* [TASK]: Quote the lines below word for word, leaving out the pictures.

* [DATA LINES]:
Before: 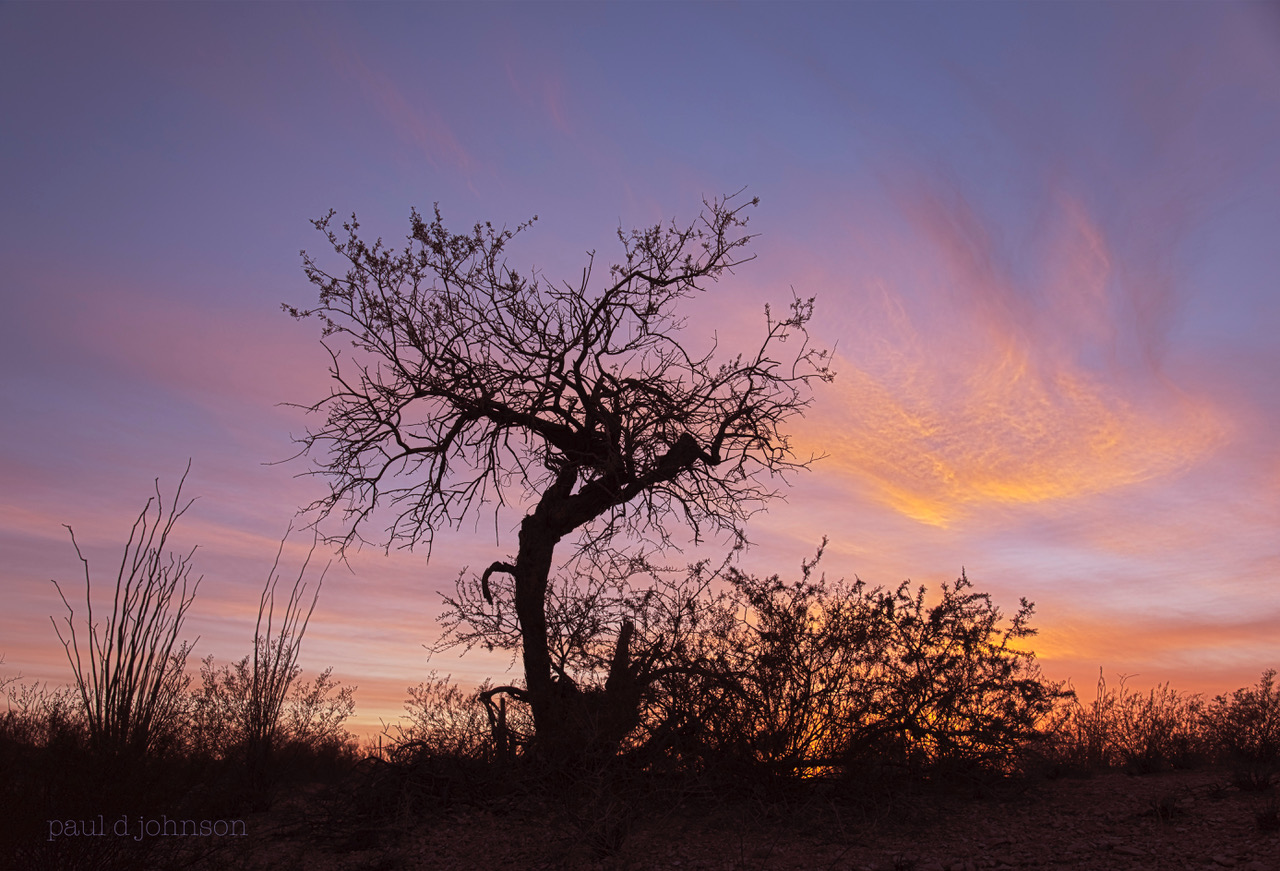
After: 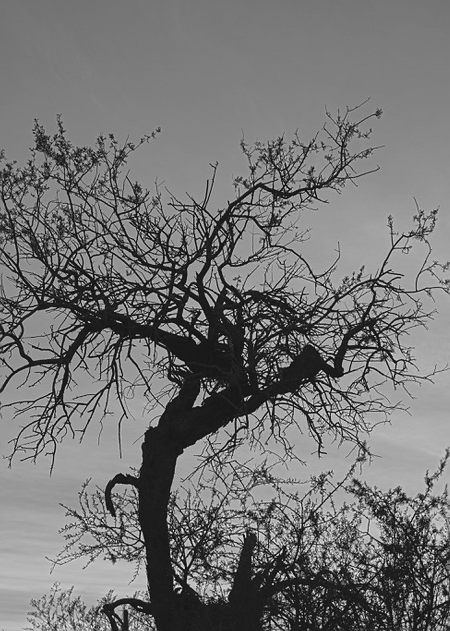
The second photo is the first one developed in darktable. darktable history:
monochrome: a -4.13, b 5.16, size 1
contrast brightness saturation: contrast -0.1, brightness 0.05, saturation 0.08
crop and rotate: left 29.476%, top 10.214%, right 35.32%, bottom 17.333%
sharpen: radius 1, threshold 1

* [THE COMPLETED TASK]:
Before: 
After: 
The second photo is the first one developed in darktable. darktable history:
monochrome: a -4.13, b 5.16, size 1
contrast brightness saturation: contrast -0.1, brightness 0.05, saturation 0.08
crop and rotate: left 29.476%, top 10.214%, right 35.32%, bottom 17.333%
sharpen: radius 1, threshold 1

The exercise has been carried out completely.